取り組む課題:
[1] 二世帯住宅に関する本文のうち、「完全分離型住宅は住宅内で行き」から始まり「家族に限定されてしまいます。」で終わる部分を、「買い手」を「購入者」に置き換えて書き直しなさい。
[2] 二世帯住宅に関する本文の「完全分離型の二世帯住宅は、いざ売却をしようと思った時に売却しやすいというメリットがあります。」という一文を英語に訳しなさい。
[3] 二世帯住宅に関する本文の最後の文に続けて、その先を書きなさい。

本文:
この特例を受けられる条件は、「相続前から被相続人が同じ住宅で暮らしていたこと」と「相続後も10カ月以上その宅地を利用すること」であり、二世帯住宅はこの条件に該当します。
完全分離型の二世帯住宅も対象に
この「小規模宅地等の特例」は、かつては同居型や共有型の二世帯住宅のみが対象でした。
完全分離型住宅は住宅内で行き来ができるようになっていても一緒に暮らしているとはみなされなかったのですが、2015年度の税制改正により、完全分離型の二世帯住宅も小規模宅地等の特例の対象になりました。
売却時に買い手がつきやすい
完全分離型の二世帯住宅は、いざ売却をしようと思った時に売却しやすいというメリットがあります。
同居型や一部共有型の二世帯住宅は、買い手はそういった住宅で暮らしたい大家族に限定されてしまいます。
しかし現代では、複数世帯が一緒に住むよりも核家族化が進み、一世帯で一戸と考えている人が多いのが現状です。
完全分離型の二世帯住宅なら、買い手は大家族とは限らず、一世帯が買い取り別棟を賃貸として貸し出すなどの活用が考えられます。
そのため完全分離型の二世帯住宅は将来の売買がしやすい住宅とも言えます。
賃貸物件としての需要も見込める
賃貸物件として、親世帯が住んでいた住居部分を賃貸しやすいのが、完全分離型の二世帯住宅です。
賃貸物件のオーナーとなれば、都市圏内でしたら1LDKなら10万円前後、ファミリータイプなら15万円前後の収入が見込めます。
また賃貸として貸し出すことを念頭に入れている場合は、トラブルになりやすい騒音問題に配慮した設計にしましょう。
完全分離型二世帯住宅のデメリット
完全分離型の二世帯住宅のデメリットには、コミュニケーションの問題や費用面での問題が挙げられます。
二世帯間のコミュニケーションが希薄になる恐れがある
独立してそれぞれの生活を尊重できる完全分離型の二世帯住宅ですが、裏を返せば、両世帯の交流が少なく、お互いのコミュニケーションが希薄になることが考えられます。

記録データ:
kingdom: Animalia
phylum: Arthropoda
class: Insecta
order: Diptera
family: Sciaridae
---
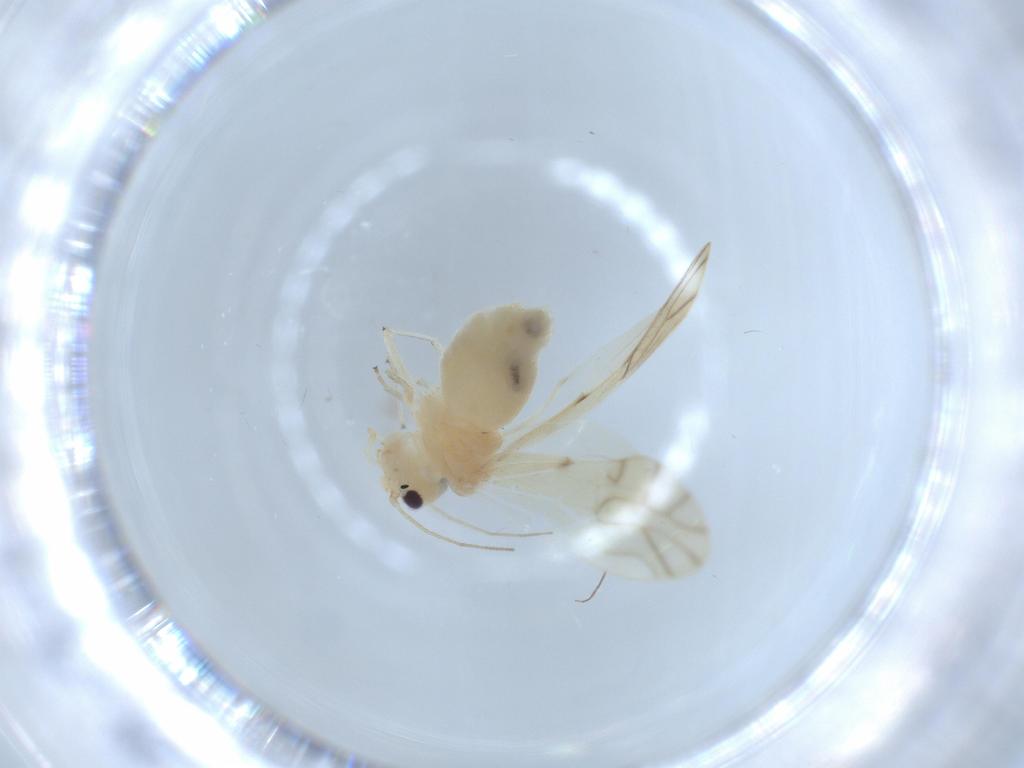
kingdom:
---
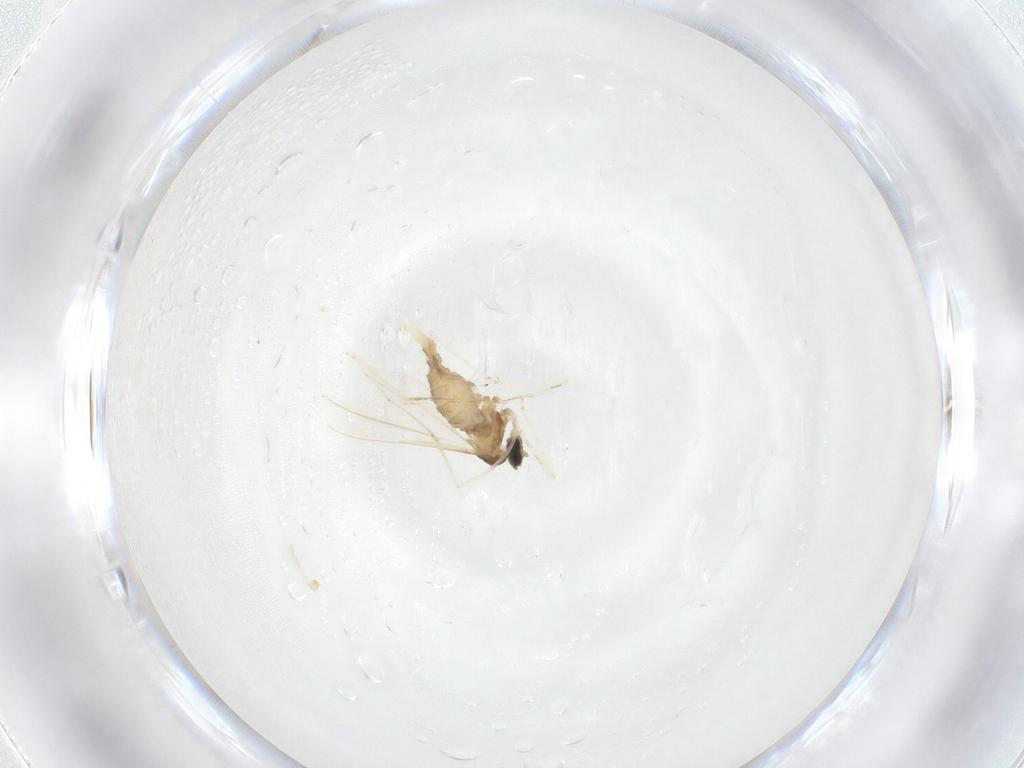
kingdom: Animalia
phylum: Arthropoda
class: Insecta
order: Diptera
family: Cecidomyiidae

解答例:
[1]
完全分離型住宅は住宅内で行き来ができるようになっていても一緒に暮らしているとはみなされなかったのですが、2015年度の税制改正により、完全分離型の二世帯住宅も小規模宅地等の特例の対象になりました。
売却時に購入者がつきやすい
完全分離型の二世帯住宅は、いざ売却をしようと思った時に売却しやすいというメリットがあります。
同居型や一部共有型の二世帯住宅は、購入者はそういった住宅で暮らしたい大家族に限定されてしまいます。

[2] A fully separated two-family house has the advantage of being easy to sell when you actually decide to sell it.

[3]
子世帯は忙しく日々を過ごしていても、親世帯はせっかくすぐそばに住んでいるのに孫に会えないとなれば寂しさがつのるでしょう。
両世帯が納得のいくように、コミュニケーションへの気づかいが必要かもしれません。
二世帯間のコミュニケーションを意識したプランニングの例
完全分離型の二世帯住宅とはいえ、時には交流ができるようにプランニングをすることもできます。
お互いが行き来できるテラスの設置や、庭を共有するような設計をすれば、お互いが顔を合わせる機会ができるでしょう。
また住宅の内部で行き来できるようにドアを設置します。
ただしその場合は施錠ができるように設計をしないと完全分離型の二世帯住宅として認められませんので、注意してください。
同居型と比較して水回りの設備費用が2倍になる
完全分離型の二世帯住宅は、2戸分の住宅を建築するのとほぼ変わらなくなります。
特にキッチンやバスルームなどの水回りは、各世帯分ずつ用意しなくてはなりませんから、その設備費用は、同居型と比べると2倍になります。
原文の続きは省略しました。